◆ **Quoted passage**
────
Summaries and Commentaries

Chapter XIII

Hemingway continues to celebrate male friendship in this chapter, as well as directing our attention to the specialness of combat veterans, by means of the character of Harris, the Englishman with whom Jake and Bill play bridge in the evening during their fishing trip. “I’ve not had much fun since the war,” says Harris, before presenting Jake and Bill with a gift of hand-tied flies. Intimacy is possible between men, Hemingway shows us, though it must occur via sports and games (and/or war).

Jake is also intimate with the hotelier Montoya:

He smiled as though bull-fighting were a very deep secret that we knew about. He always smiled as though there were something lewd about the secret to outsiders, but that it was something we understood. It would not do to expose it to people who would not understand.

This passage makes explicit a dichotomy that has been hinted at in this novel but never addressed directly before now, between what we might call insiders and outsiders. We have already observed the split between war veterans (including, even, the Count) and those, like Cohn, who did not participate. Other inside/outside sets in The Sun Also Rises include those who live life and those who merely read about living; Catholics vs. non-Catholics; and aficionados (of not just bullfighting but fishing and even eating and drinking) and those who lack passion for and knowledge about these activities.

Note that in every case mentioned, Jake is on the inside, while characters like Brett, Bill, and Mike are on the inside of some groups but not others. (Mike is a veteran, but he can’t hold his liquor. Bill is an expert fisherman but knows nothing about bullfighting.) Cohn is on the outside, period. Notice as well that Hemingway never ceases dramatizing these differences. In this chapter, for instance, Brett and Mike wear Basque berets, while Cohn is bareheaded. Even while shaking hands, Mike has “a way of getting an intensity of feeling” into it, while Cohn shakes hands only as a formality, “because we were back.” Mike asks Cohn, “Why don’t you ever get drunk, Robert?” as if insulting him—and he is. Cohn has no need to get drunk, because he hasn’t been wounded, and he hasn’t been wounded because he hasn’t lived. He is an outsider.
────
◆ **Data**
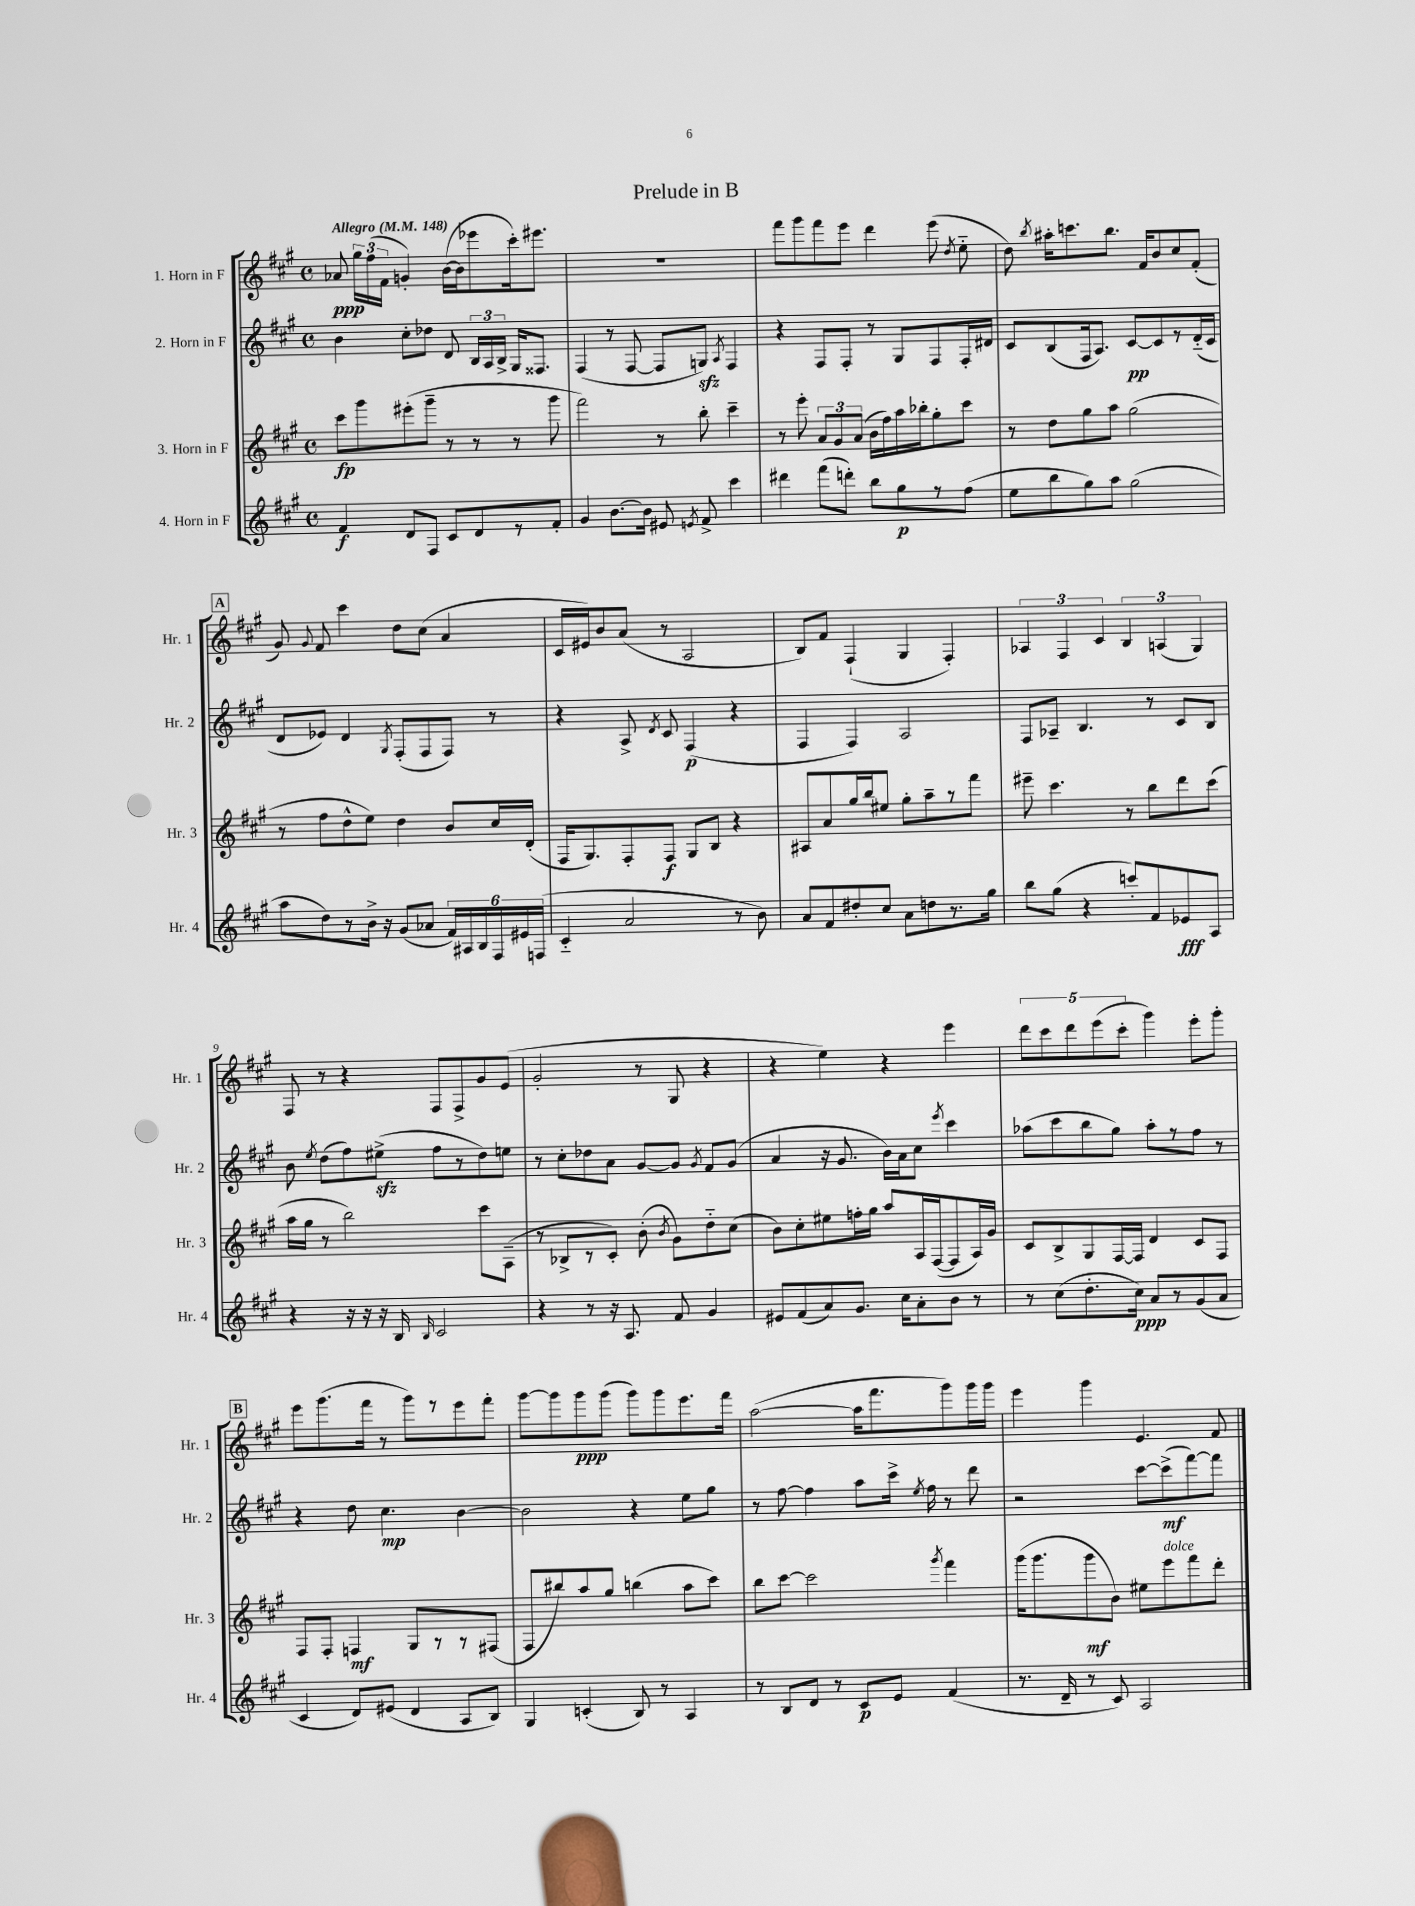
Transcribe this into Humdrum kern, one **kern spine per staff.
────
◆ **Actions to take**
A - Decide whether each statement below agrees with the chapter commentary. For each, answer yes or no and quote the words of the commentary that decide it. (i) Harris gives Jake and Bill a gift of hand-tied flies. (ii) Bill is an expert on bullfighting. (iii) In this chapter, Cohn wears a Basque beret.
B - Reproduce the part of the chapter commentary starting at "Note that in" and ending at "is an outsider.".

◆ **Answers per task**
A -
(i) Yes: "before presenting Jake and Bill with a gift of hand-tied flies."
(ii) No: "Bill is an expert fisherman but knows nothing about bullfighting."
(iii) No: "Brett and Mike wear Basque berets, while Cohn is bareheaded."

B -
Note that in every case mentioned, Jake is on the inside, while characters like Brett, Bill, and Mike are on the inside of some groups but not others. (Mike is a veteran, but he can’t hold his liquor. Bill is an expert fisherman but knows nothing about bullfighting.) Cohn is on the outside, period. Notice as well that Hemingway never ceases dramatizing these differences. In this chapter, for instance, Brett and Mike wear Basque berets, while Cohn is bareheaded. Even while shaking hands, Mike has “a way of getting an intensity of feeling” into it, while Cohn shakes hands only as a formality, “because we were back.” Mike asks Cohn, “Why don’t you ever get drunk, Robert?” as if insulting him—and he is. Cohn has no need to get drunk, because he hasn’t been wounded, and he hasn’t been wounded because he hasn’t lived. He is an outsider.